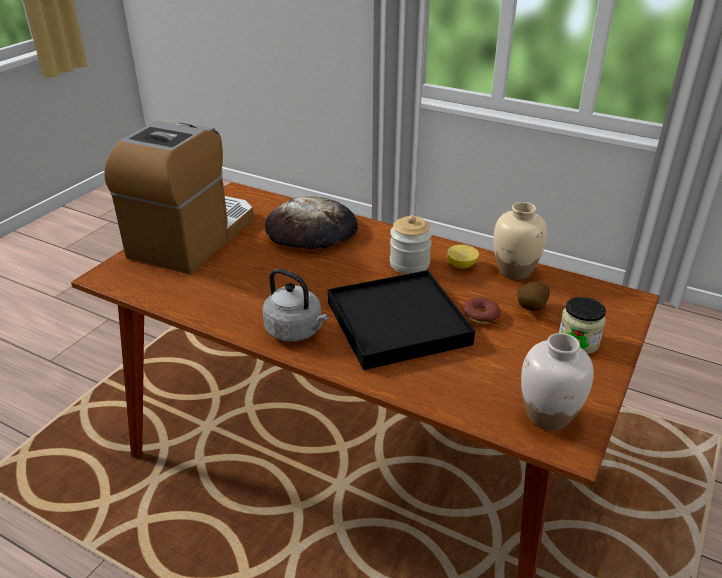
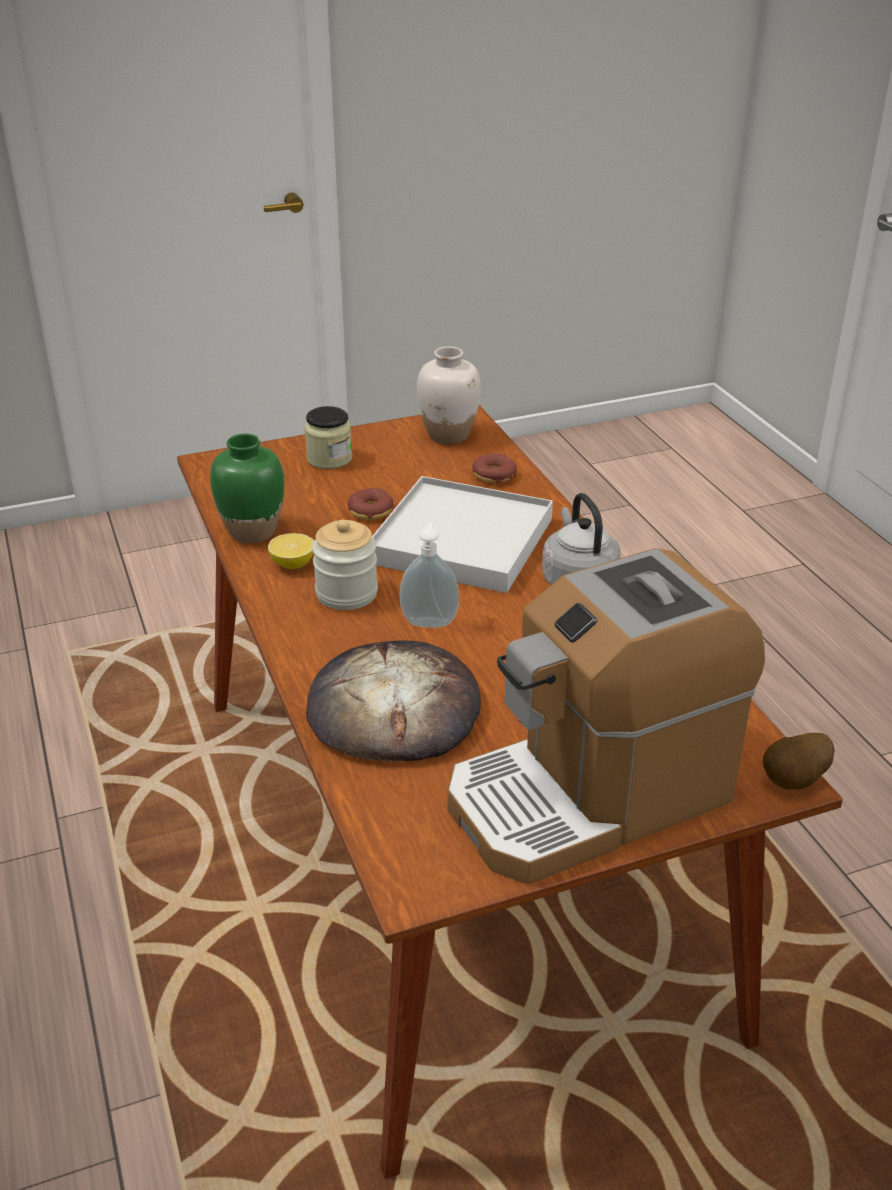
camera: 140 degrees left, 0 degrees up
(348, 270) = (429, 621): none -> soap dispenser
(398, 323) = (461, 540): black tray -> white tray
(453, 390) = (494, 475): none -> donut
(515, 271) = (252, 532): beige vase -> green vase
(529, 309) = (315, 496): potato -> potato (795, 782)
---+---
● **Problem statement**:
None of the pictures should be copied, but every record above must be returned exactly.

● **Response for this exercise**:
camera: 140 degrees left, 0 degrees up
(348, 270) = (429, 621): none -> soap dispenser
(398, 323) = (461, 540): black tray -> white tray
(453, 390) = (494, 475): none -> donut
(515, 271) = (252, 532): beige vase -> green vase
(529, 309) = (315, 496): potato -> potato (795, 782)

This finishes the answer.